* Task details
Only the lines from the one that includes "microscopy captured an" through the last line below belong in the reply, copied exactly and without pictures.

* Provided data

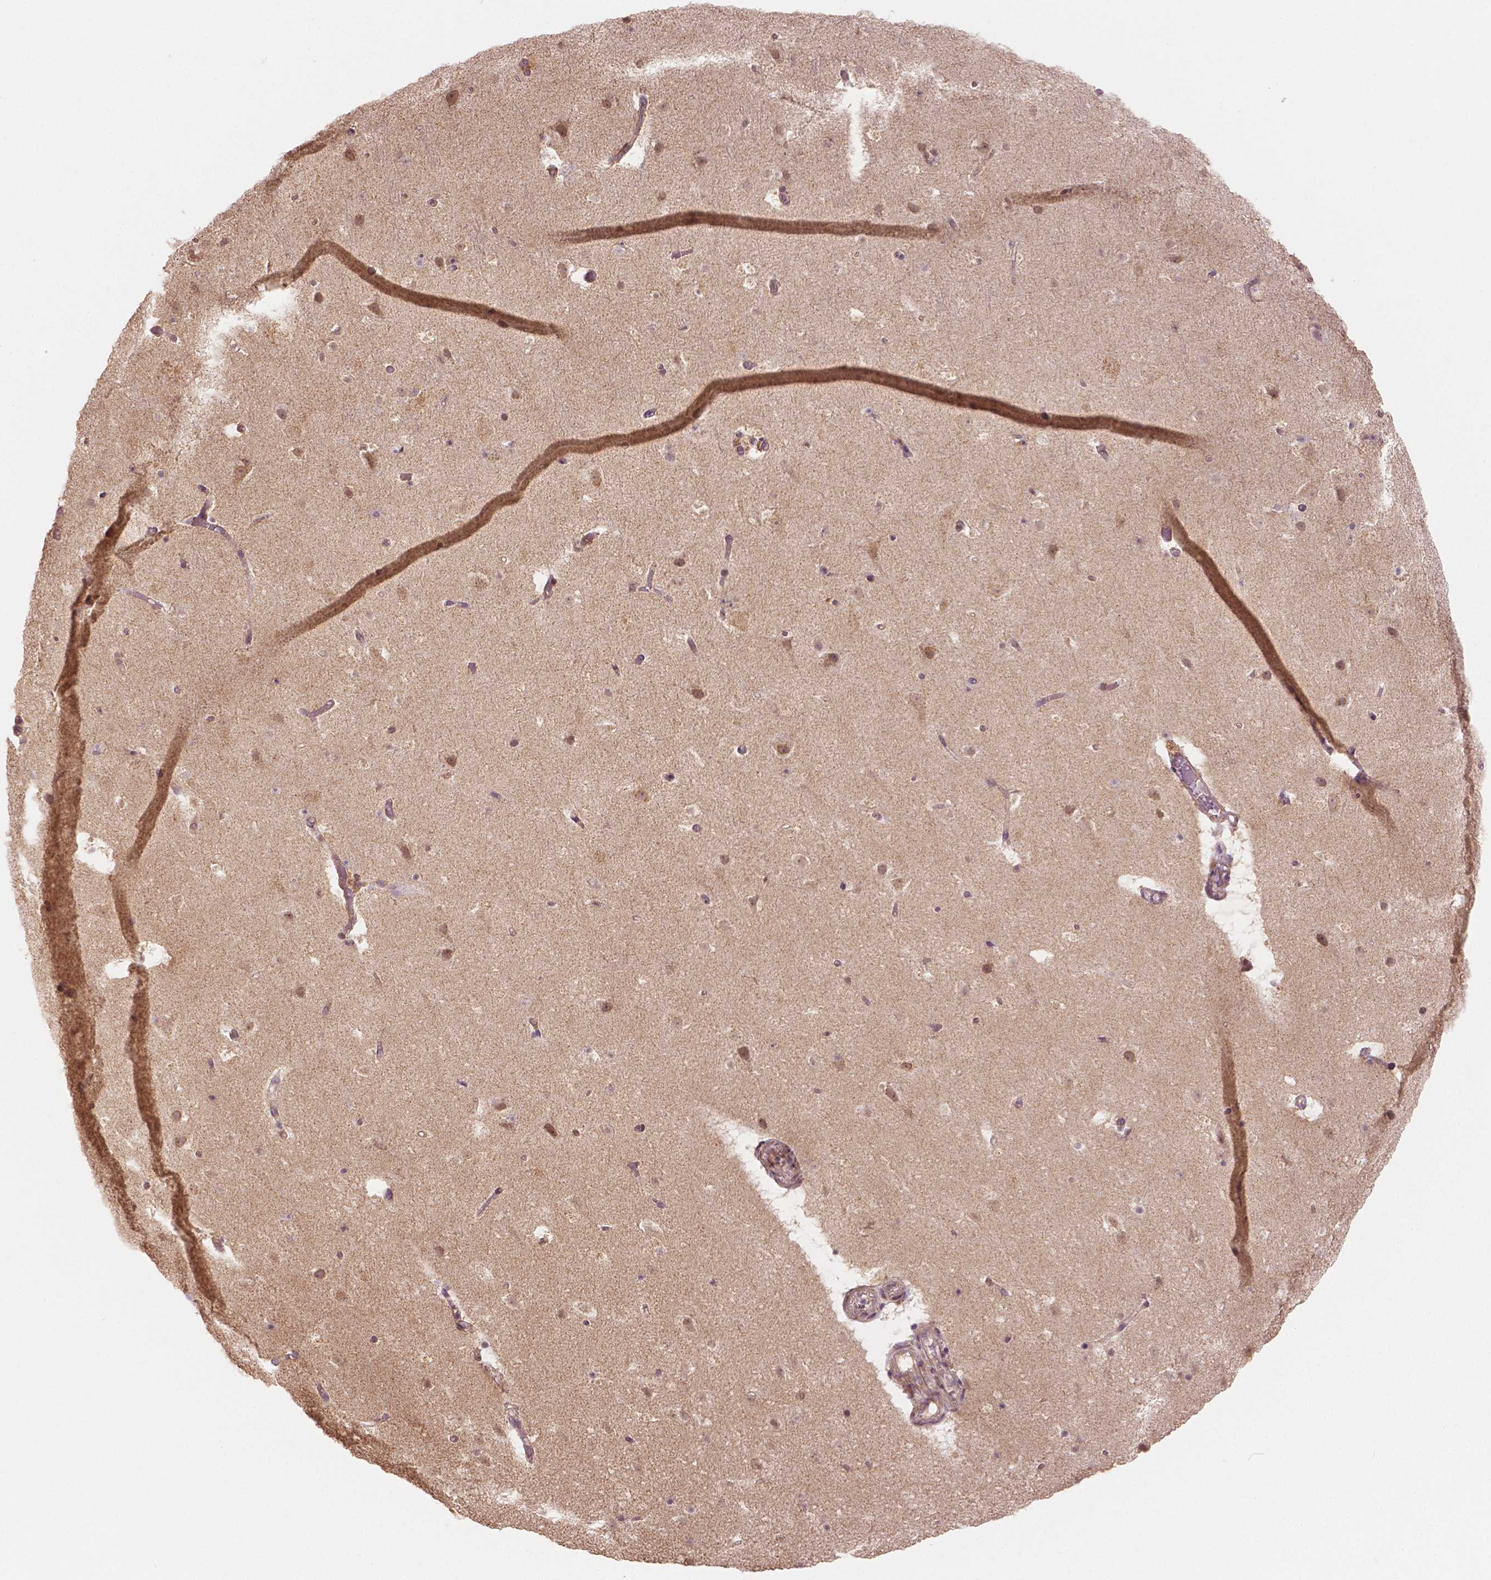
{"staining": {"intensity": "negative", "quantity": "none", "location": "none"}, "tissue": "cerebral cortex", "cell_type": "Endothelial cells", "image_type": "normal", "snomed": [{"axis": "morphology", "description": "Normal tissue, NOS"}, {"axis": "topography", "description": "Cerebral cortex"}], "caption": "A photomicrograph of cerebral cortex stained for a protein demonstrates no brown staining in endothelial cells. (DAB IHC with hematoxylin counter stain).", "gene": "CLBA1", "patient": {"sex": "female", "age": 42}}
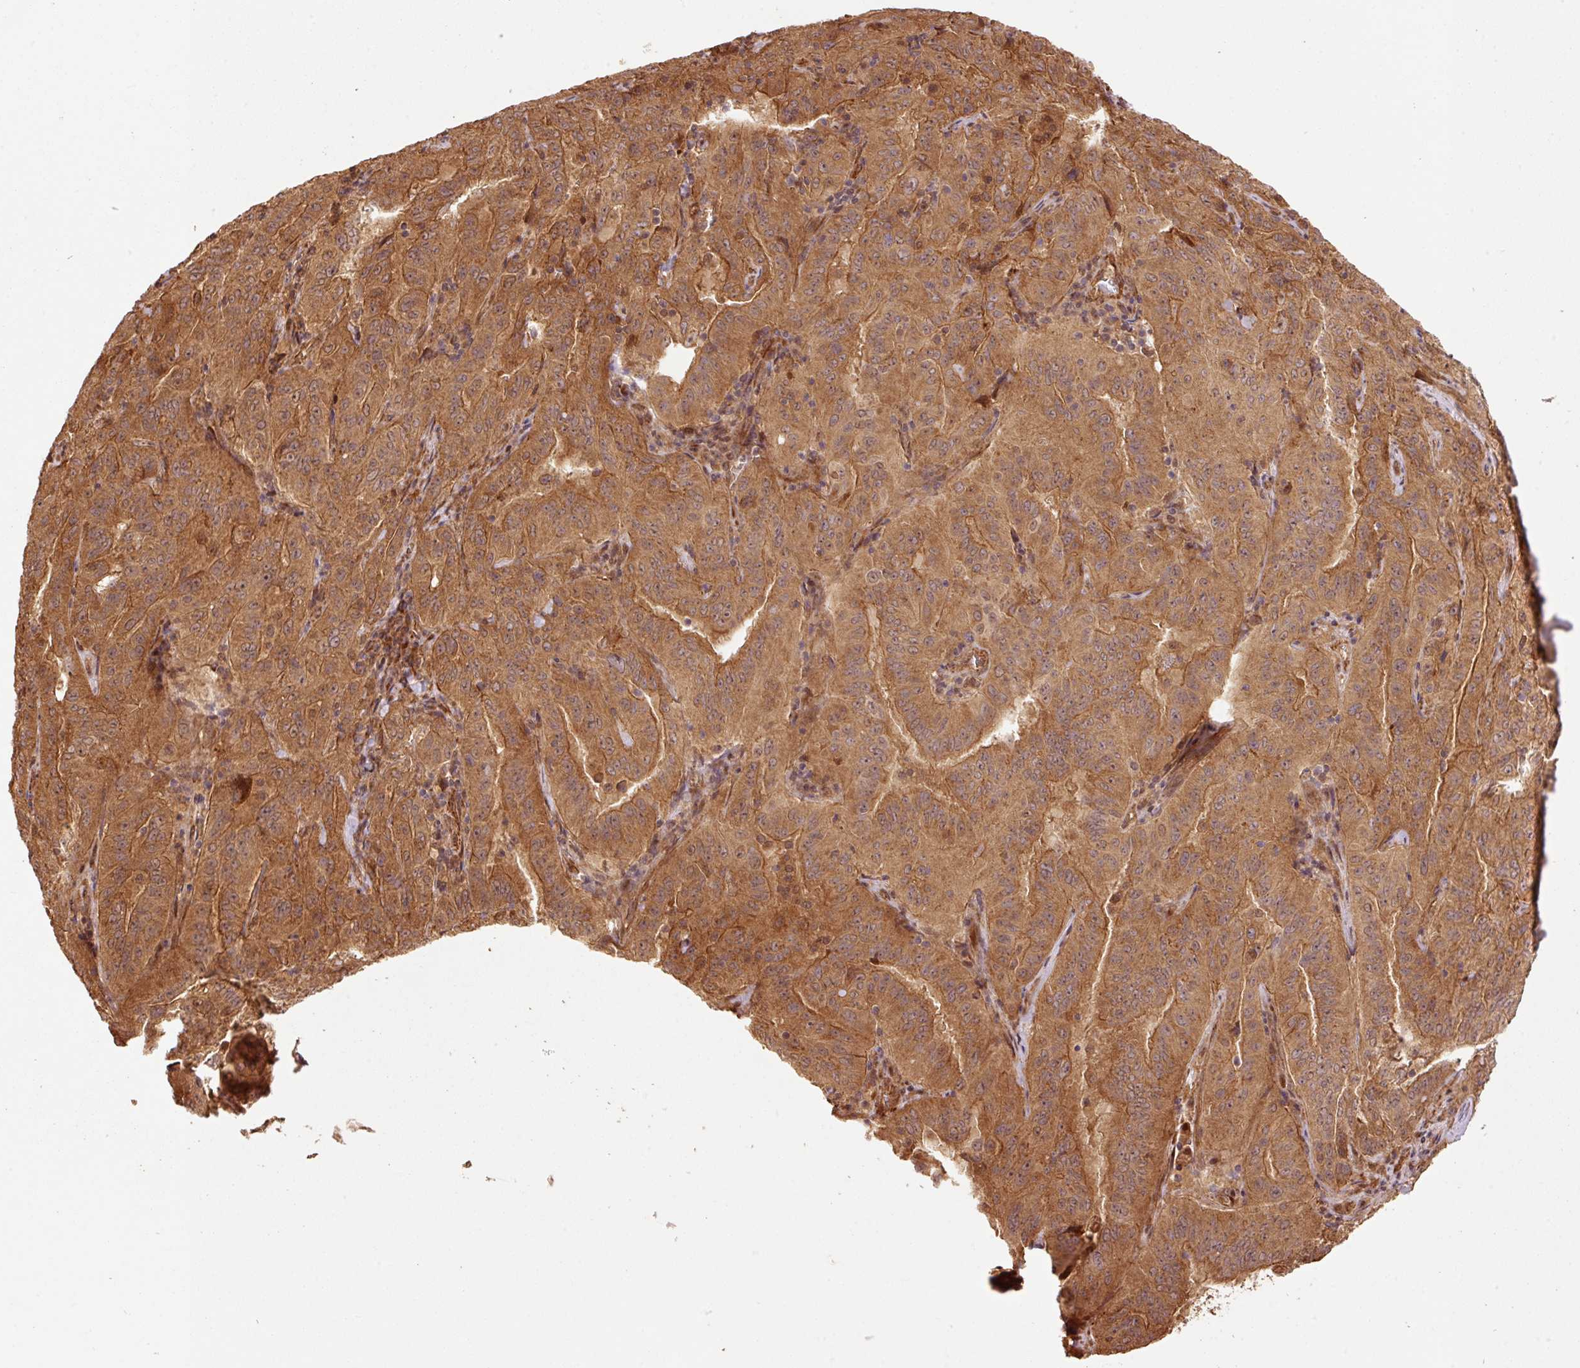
{"staining": {"intensity": "strong", "quantity": ">75%", "location": "cytoplasmic/membranous,nuclear"}, "tissue": "pancreatic cancer", "cell_type": "Tumor cells", "image_type": "cancer", "snomed": [{"axis": "morphology", "description": "Adenocarcinoma, NOS"}, {"axis": "topography", "description": "Pancreas"}], "caption": "High-power microscopy captured an immunohistochemistry micrograph of adenocarcinoma (pancreatic), revealing strong cytoplasmic/membranous and nuclear staining in about >75% of tumor cells.", "gene": "OXER1", "patient": {"sex": "male", "age": 63}}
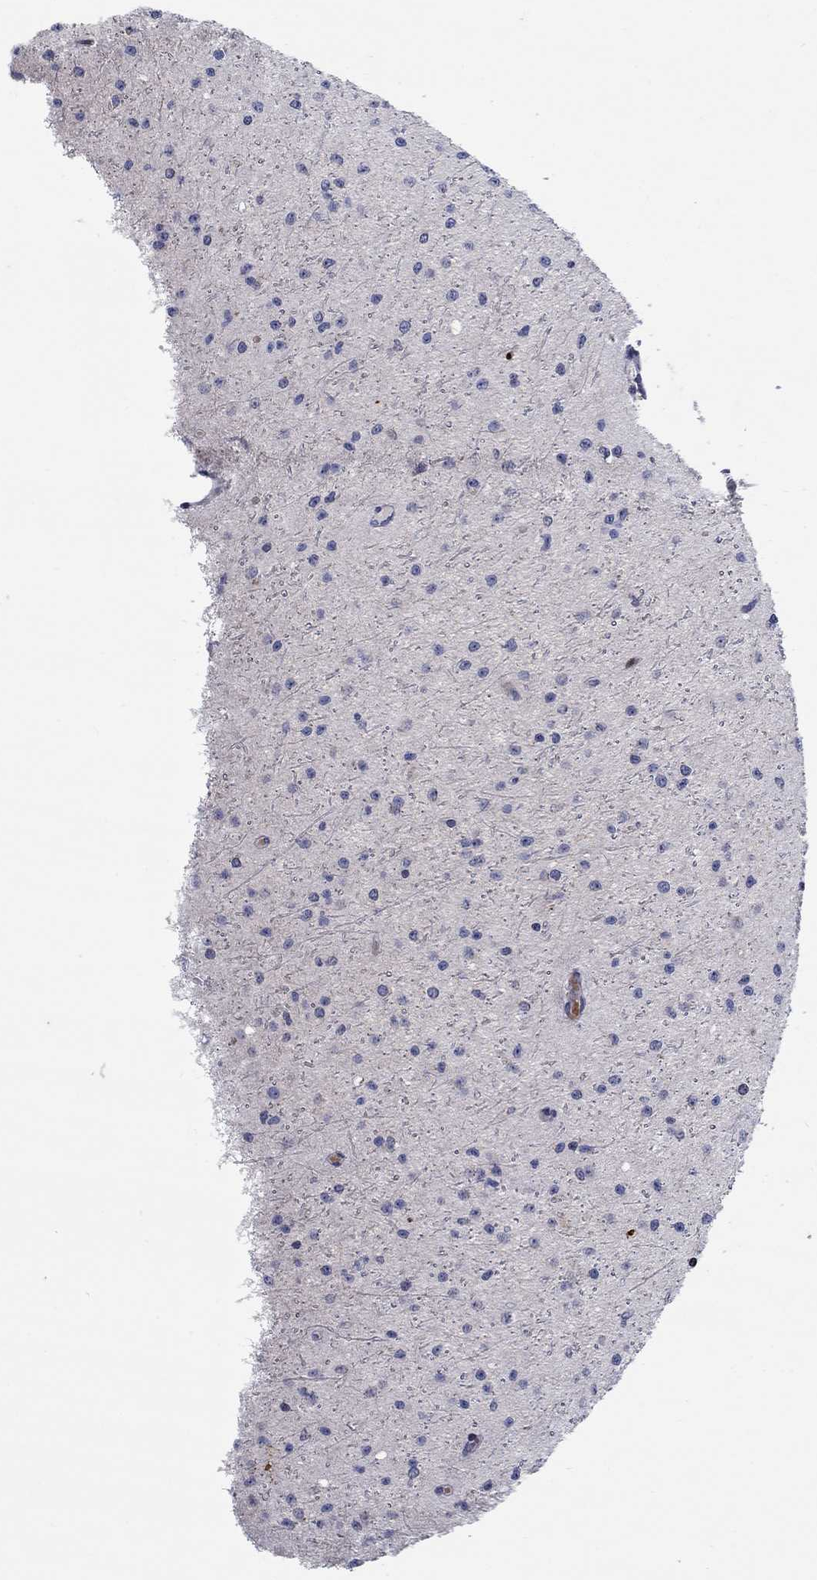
{"staining": {"intensity": "negative", "quantity": "none", "location": "none"}, "tissue": "glioma", "cell_type": "Tumor cells", "image_type": "cancer", "snomed": [{"axis": "morphology", "description": "Glioma, malignant, Low grade"}, {"axis": "topography", "description": "Brain"}], "caption": "This is a histopathology image of IHC staining of glioma, which shows no positivity in tumor cells.", "gene": "ARHGAP36", "patient": {"sex": "male", "age": 27}}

* Task answer
{"staining": {"intensity": "strong", "quantity": ">75%", "location": "cytoplasmic/membranous,nuclear"}, "tissue": "pancreatic cancer", "cell_type": "Tumor cells", "image_type": "cancer", "snomed": [{"axis": "morphology", "description": "Adenocarcinoma, NOS"}, {"axis": "topography", "description": "Pancreas"}], "caption": "High-power microscopy captured an immunohistochemistry micrograph of adenocarcinoma (pancreatic), revealing strong cytoplasmic/membranous and nuclear staining in about >75% of tumor cells.", "gene": "OXER1", "patient": {"sex": "male", "age": 63}}
{"staining": {"intensity": "negative", "quantity": "none", "location": "none"}, "tissue": "glioma", "cell_type": "Tumor cells", "image_type": "cancer", "snomed": [{"axis": "morphology", "description": "Glioma, malignant, Low grade"}, {"axis": "topography", "description": "Brain"}], "caption": "This is a histopathology image of IHC staining of glioma, which shows no positivity in tumor cells.", "gene": "ARHGAP36", "patient": {"sex": "male", "age": 27}}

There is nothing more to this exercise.